What are noise cameras?

Can you get in trouble for having a car that is too loud? There are legal curbs on how noisy a vehicle is allowed to be, but until now there has been no systematic way of picking up on cars that break the law. New noise cameras are being developed to tackle the issue of noise pollution from cars.
A conviction for driving an illegally modified vehicle could make car insurance extremely hard to find. Insurance Factory offers convicted driver insurance that will give you a second chance to get back on the road.


What is a noise camera?

The country already has a network of automatic number plate recognition (ANPR) cameras that read number plates for traffic and law enforcement purposes. The cameras are currently used to check the speed of vehicles on the motorway, pick up uninsured or untaxed vehicles, identify stolen cars, or even track the movements of criminals. To find out more about how speed cameras work, check out our article on the subject.
Noise cameras are ANPR cameras fitted with noise detectors that monitor the sound emitted by a vehicle. A microphone picks up the sound of an approaching vehicle and if it is above a set noise limit, the ANPR camera will be triggered to take a photo and capture the number plate information.
These details can then be used by the police to identify a vehicle and penalise the driver, for example by requiring vehicle modifications to be changed or issuing a fixed penalty notice.

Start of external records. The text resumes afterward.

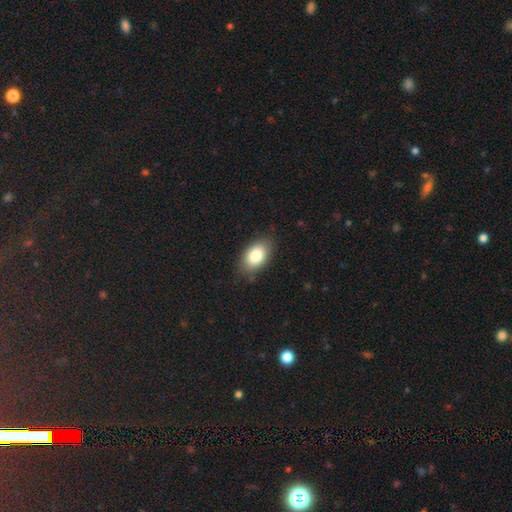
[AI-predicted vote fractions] smooth 81%, featured or disk 11%, star or artifact 8%. Down the decision tree: how rounded — in between (90%); merging — none (83%).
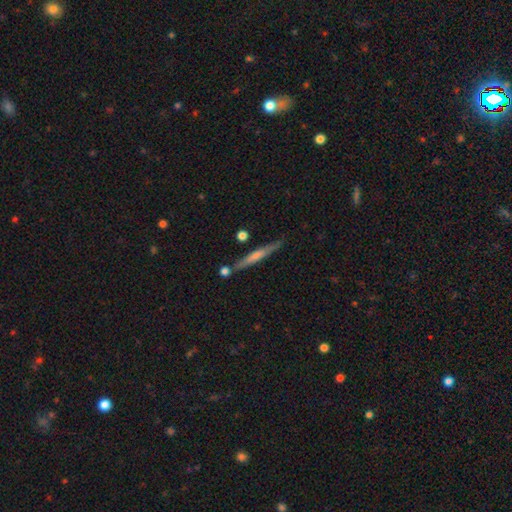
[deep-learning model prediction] smooth-or-featured: featured or disk: 68% | smooth: 22% | star or artifact: 10%
  disk-edge-on: yes: 97% | no: 3%
    edge-on-bulge: rounded: 66% | none: 23% | boxy: 10%
  merging: none: 85% | minor disturbance: 9% | merger: 4% | major disturbance: 2%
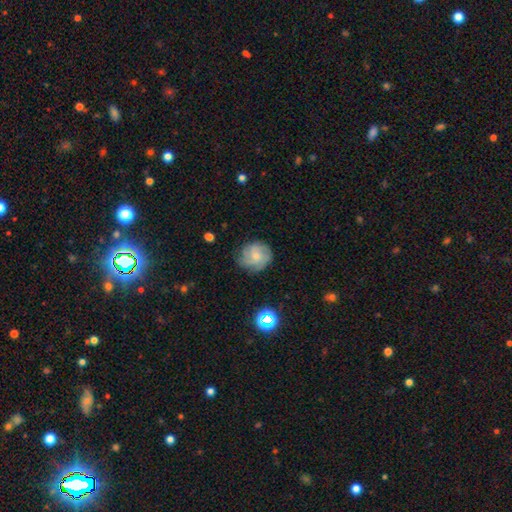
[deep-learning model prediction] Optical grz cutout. It shows a smooth galaxy with no disk features (45%, tied with featured or disk). Merging: none (71%).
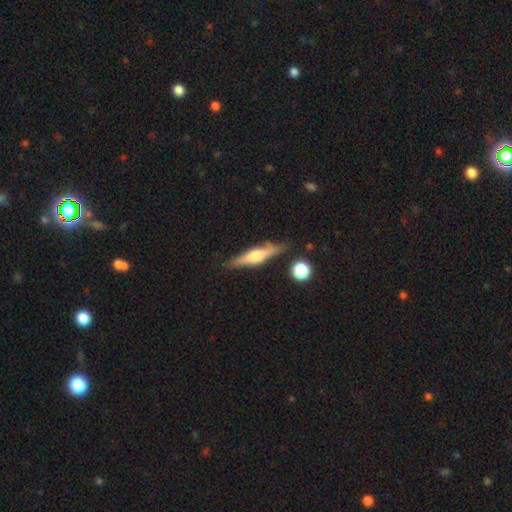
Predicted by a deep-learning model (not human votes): Smooth or featured?
  - featured or disk: 61% *
  - smooth: 32%
  - star or artifact: 7%
Edge-on disk?
  - yes: 96% *
  - no: 4%
Edge-on bulge?
  - rounded: 79% *
  - boxy: 15%
  - none: 5%
Merging?
  - none: 82% *
  - minor disturbance: 12%
  - merger: 3%
  - major disturbance: 3%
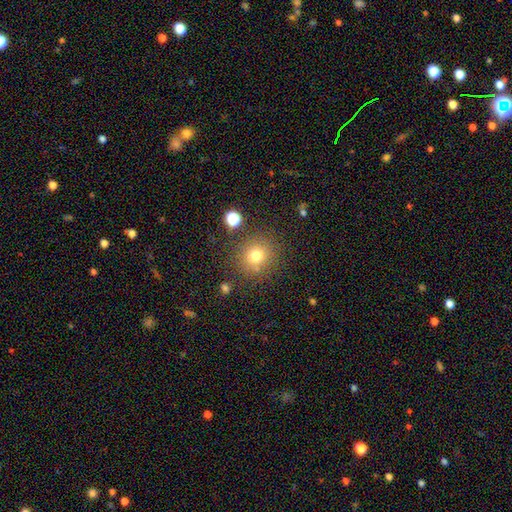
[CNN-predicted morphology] The model was most divided on "smooth or featured": smooth: 76%, star or artifact: 15%, featured or disk: 9%. More confident: how rounded — round (90%); merging — none (82%).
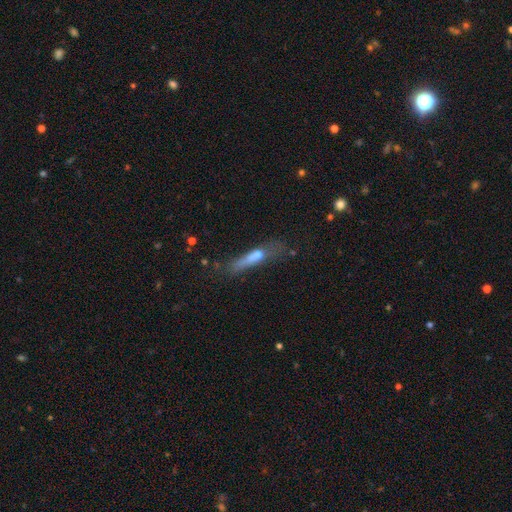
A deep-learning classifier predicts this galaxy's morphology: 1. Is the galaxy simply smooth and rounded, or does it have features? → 51% smooth, 36% featured or disk, 13% star or artifact.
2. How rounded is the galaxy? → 82% cigar-shaped, 15% in between, 3% round.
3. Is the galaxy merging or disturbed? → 42% none, 25% minor disturbance, 24% major disturbance, 9% merger.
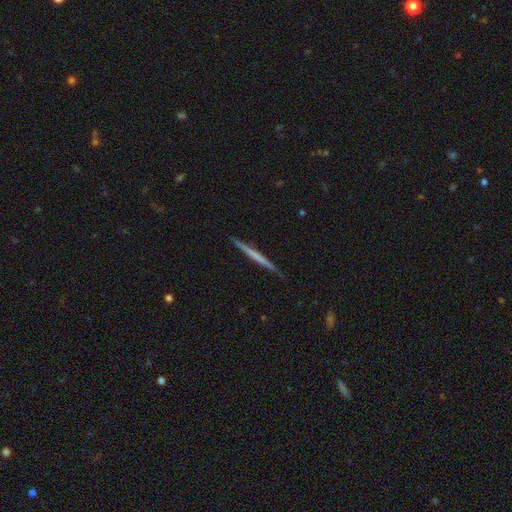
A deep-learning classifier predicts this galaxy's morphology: Smooth or featured: featured or disk — 53% (smooth — 42%)
Edge-on disk: yes — 98% (no — 2%)
Edge-on bulge: none — 86% (rounded — 9%)
Merging: none — 90% (minor disturbance — 8%)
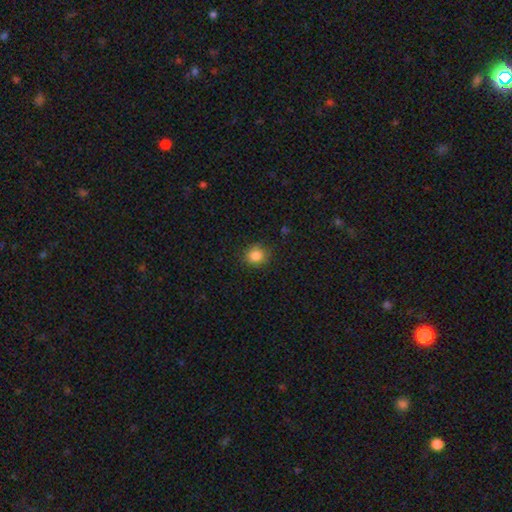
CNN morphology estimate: Smooth or featured? smooth (84%)
How rounded? round (85%)
Merging? none (86%)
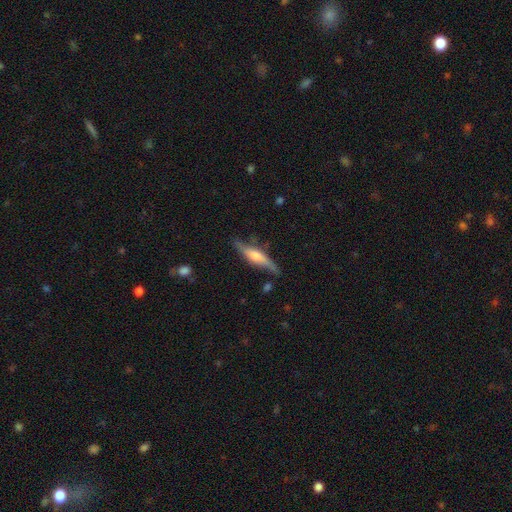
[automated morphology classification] Smooth or featured? featured or disk (69%)
Edge-on disk? yes (84%)
Edge-on bulge? rounded (76%)
Merging? none (72%)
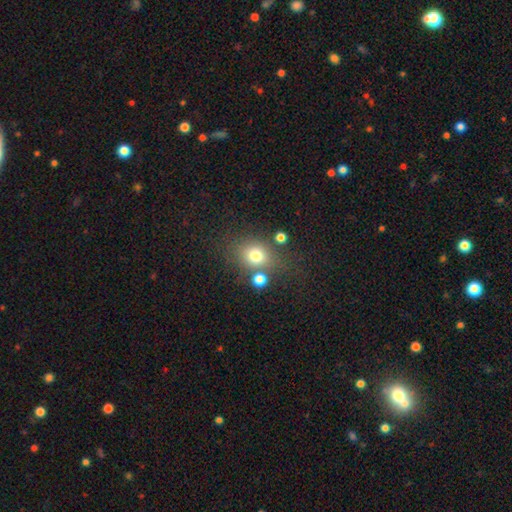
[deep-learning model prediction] This is likely a smooth galaxy (74%). How rounded: likely round (67%). Merging: likely none (65%).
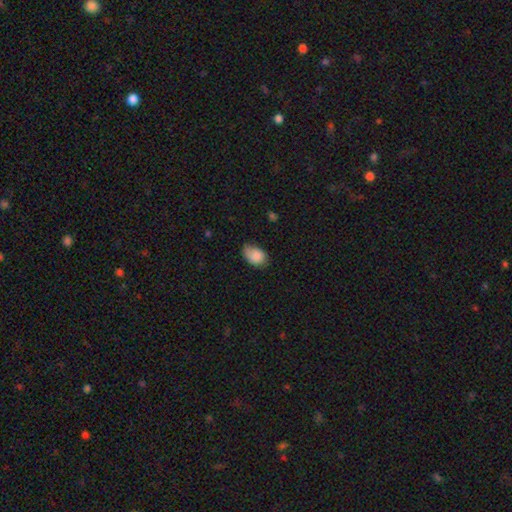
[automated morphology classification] Smooth or featured? smooth (85%)
How rounded? in between (81%)
Merging? none (48%)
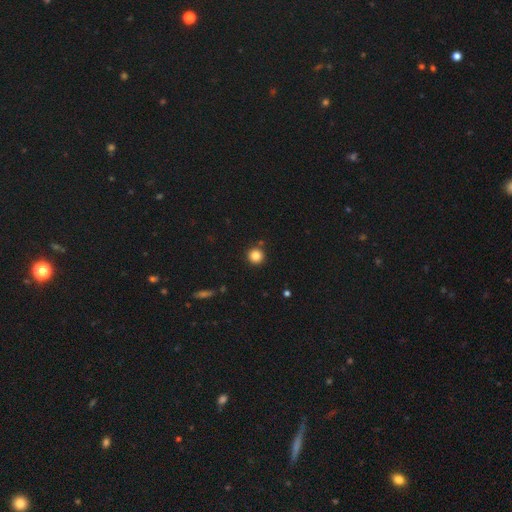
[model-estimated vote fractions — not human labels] smooth 83%, star or artifact 11%, featured or disk 6%. Down the decision tree: how rounded — round (95%); merging — none (88%).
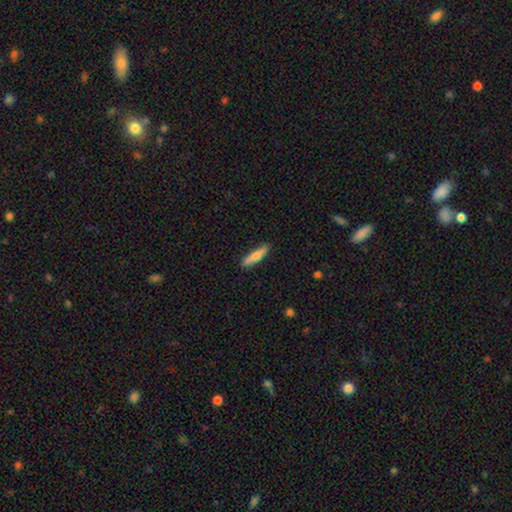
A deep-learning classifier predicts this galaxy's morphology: Smooth or featured? smooth (64%)
How rounded? cigar-shaped (86%)
Merging? none (88%)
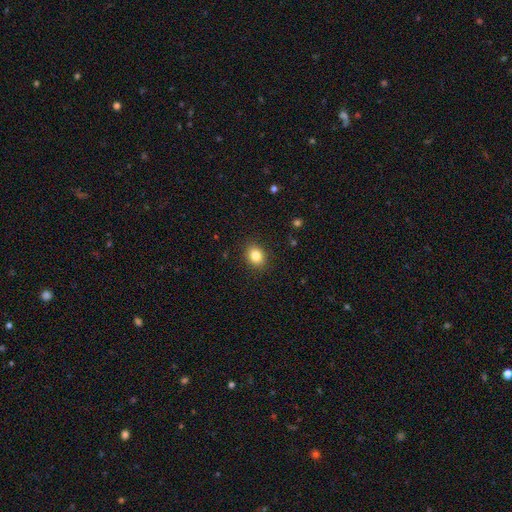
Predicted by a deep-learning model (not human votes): Smooth or featured? smooth (83%)
How rounded? round (53%)
Merging? none (89%)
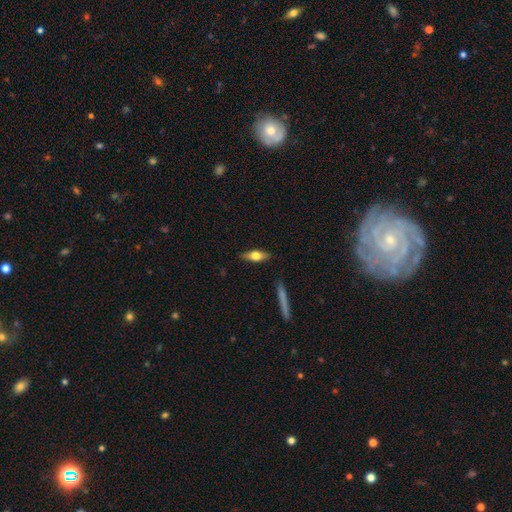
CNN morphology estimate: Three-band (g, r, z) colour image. It shows a smooth galaxy with no disk features (48%). Merging: none (87%).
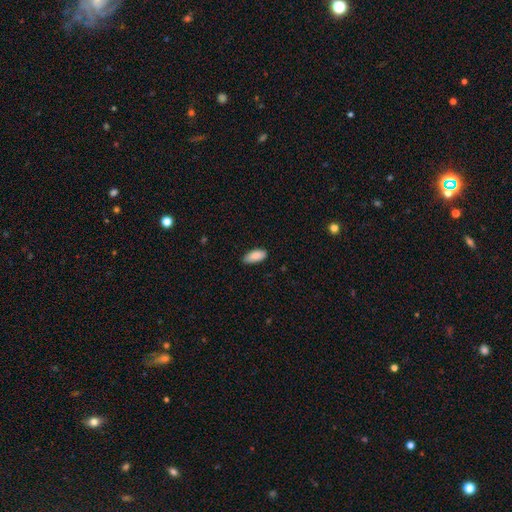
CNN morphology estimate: Smooth or featured? Predicted: smooth (p=0.89). How rounded? Predicted: in between (p=0.89). Merging? Predicted: none (p=0.80).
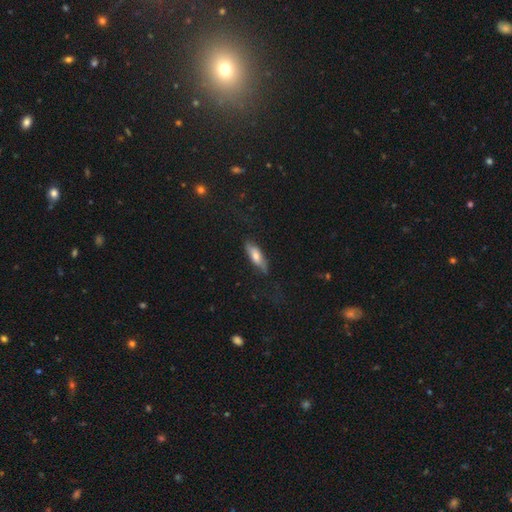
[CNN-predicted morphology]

Are noise cameras in use in the UK?

The feasibility of using noise cameras in the UK was explored in a seven-month study, including trials in roadside locations. The findings of the study were published in August 2021.
Under the trials, cameras were tested in areas with known sound problems such as West Meon in Hampshire and the Marchwood Bypass in Southampton. The trials are intended to examine whether the cameras can pick up drivers revving their engines and driving in a dangerous way.
The results suggest that the cameras may be deployed in future, although there are some teething issues with usage of cameras in bad weather conditions, or detecting noise when two cars are travelling close together.
Transport Secretary Chris Grayling said: “The trial isn't intended to target law-abiding drivers but those who are flouting laws around noise. All vehicles must legally meet strict noise limits before they are allowed on the road. Once a vehicle is in service, exhausts and silencers must by law be maintained in good working order and not altered to increase noise.”

Kensington and Chelsea cameras

The streets of the borough of Kensington and Chelsea in London are home to many millionaires, with expensive taste in cars. The Knightsbridge area experienced a real problem with excessive vehicle noise produced by luxury cars such as Lamborghinis and Ferraris.
To address the problem, the local council installed ANPR sound cameras to pick up inconsiderate drivers. The authorities say traffic noise reaches around 126 dB on summer evenings – about the noise level of a rock concert.
Chelsea celebrity Anthea Turner has been vocal in calling for measures to tackle the noise pollution, calling the traffic noise “nightly torture.” Turner claims drivers use the area as a cut through and like to rev their engines, sound their horns, play loud music and travel too fast.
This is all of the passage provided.